Look through the data below. Pick out the lines holding the string "erbjudanden".

Records excerpted from a collection
Start of Block

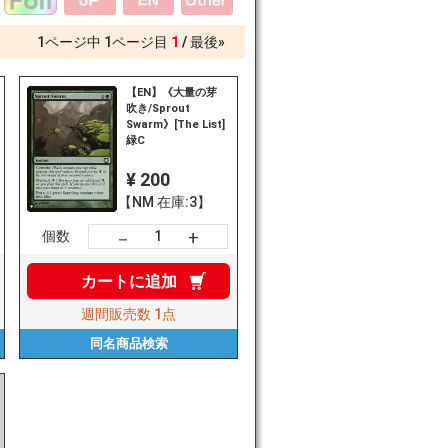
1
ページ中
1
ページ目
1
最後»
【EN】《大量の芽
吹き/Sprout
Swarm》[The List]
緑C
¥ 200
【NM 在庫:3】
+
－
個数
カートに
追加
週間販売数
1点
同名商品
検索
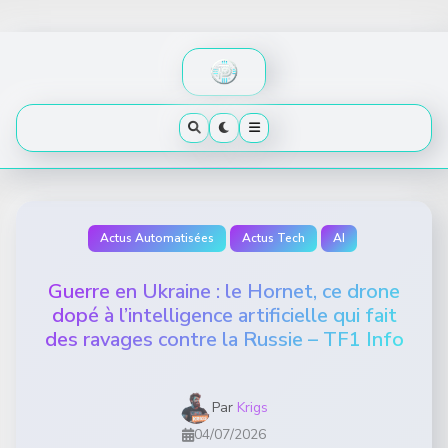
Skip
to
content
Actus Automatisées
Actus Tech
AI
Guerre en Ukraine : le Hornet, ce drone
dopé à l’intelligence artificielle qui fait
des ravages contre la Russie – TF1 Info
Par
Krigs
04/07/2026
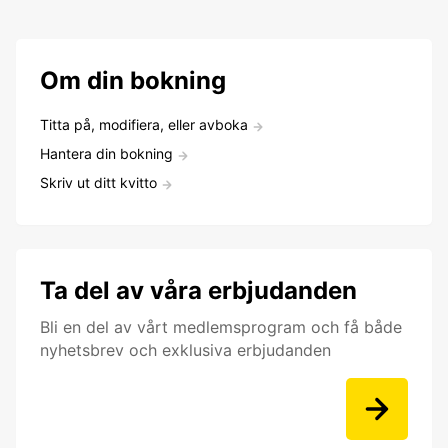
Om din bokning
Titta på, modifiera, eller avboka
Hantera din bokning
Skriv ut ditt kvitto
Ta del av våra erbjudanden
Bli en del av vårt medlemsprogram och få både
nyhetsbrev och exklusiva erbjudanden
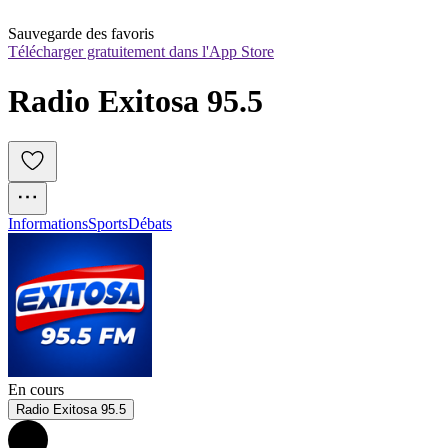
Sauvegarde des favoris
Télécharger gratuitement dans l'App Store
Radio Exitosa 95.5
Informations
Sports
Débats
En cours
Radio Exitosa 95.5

End of Block
Start of Block

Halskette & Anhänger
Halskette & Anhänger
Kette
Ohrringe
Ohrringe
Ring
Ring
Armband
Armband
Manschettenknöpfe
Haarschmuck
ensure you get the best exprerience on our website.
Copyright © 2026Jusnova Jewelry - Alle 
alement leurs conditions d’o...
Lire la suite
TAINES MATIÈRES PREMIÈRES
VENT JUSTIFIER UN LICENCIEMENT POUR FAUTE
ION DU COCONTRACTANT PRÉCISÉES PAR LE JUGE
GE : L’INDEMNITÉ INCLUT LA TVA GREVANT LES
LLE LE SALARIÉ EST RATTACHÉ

End of Block

> **Output below**
Ta del av våra erbjudanden
nyhetsbrev och exklusiva erbjudanden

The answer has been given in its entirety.